Skipper Ben Stokes put on 61 with Will Jacks before looking on in astonishment when Abrar beat him all ends up with a sublime delivery that cleaned him up.
The fit-again Mark Wood contributed a rapid 36 as England added 36 potentially valuable runs for the final stand before James Anderson and Jack Leach struck early to send Imam-ul-Haq (0) and Abdullah Shafique (14) back to the pavilion.
But the elegant Babar steered Pakistan to the close alongside Shakeel to leave England work to do on a second day of what has the potential to be another classic after the tourists' sensational win in the first Test.
Abrar, overlooked for the opening Test, was an absolute magician – coming in after eight overs and bowling 22 consecutively to bamboozle England with flicks and clicks.
He took all five wickets fell in the morning with Zak Crawley (19), Duckett, Pope, Joe Root (8) and Harry Brook (9) all departing, the former just Abrar's fifth ball in Test cricket that left England's opener perplexed with one that came back between bat and pad.

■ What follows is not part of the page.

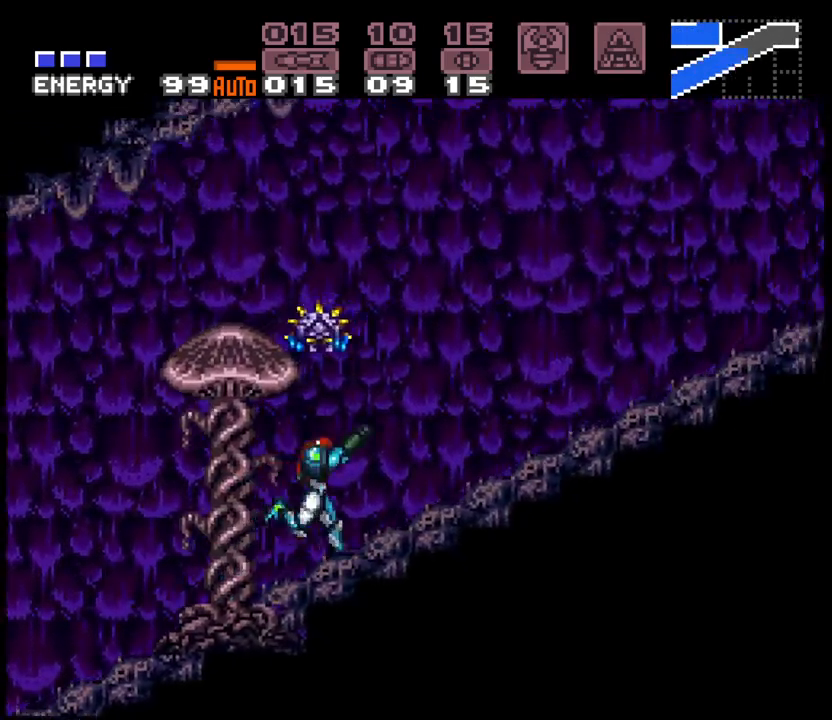
{"dt_ms": 500, "buttons": ["A", "DPAD_RIGHT"], "events": [[17, "R1", "up"], [83, "L1", "down"], [100, "R1", "down"], [167, "L1", "up"], [183, "R1", "up"], [250, "L1", "down"], [267, "R1", "down"], [300, "L1", "up"], [350, "R1", "up"], [383, "L1", "down"], [483, "L1", "up"]]}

His 7-114 ranks as the third-best bowling figures in an innings for Pakistan on a Test debut - behind only Mohammed Zahid (7-66, 1996) and Mohammed Nazir (7-99, 1966).
'Bazball' faces stern test
England's exciting brand of attacking Test cricket under head coach Brendon McCullum and captain Stokes could be a rollercoaster ride, and a bold declaration in the first Test yielded its rewards with England securing one of their finest Test victories.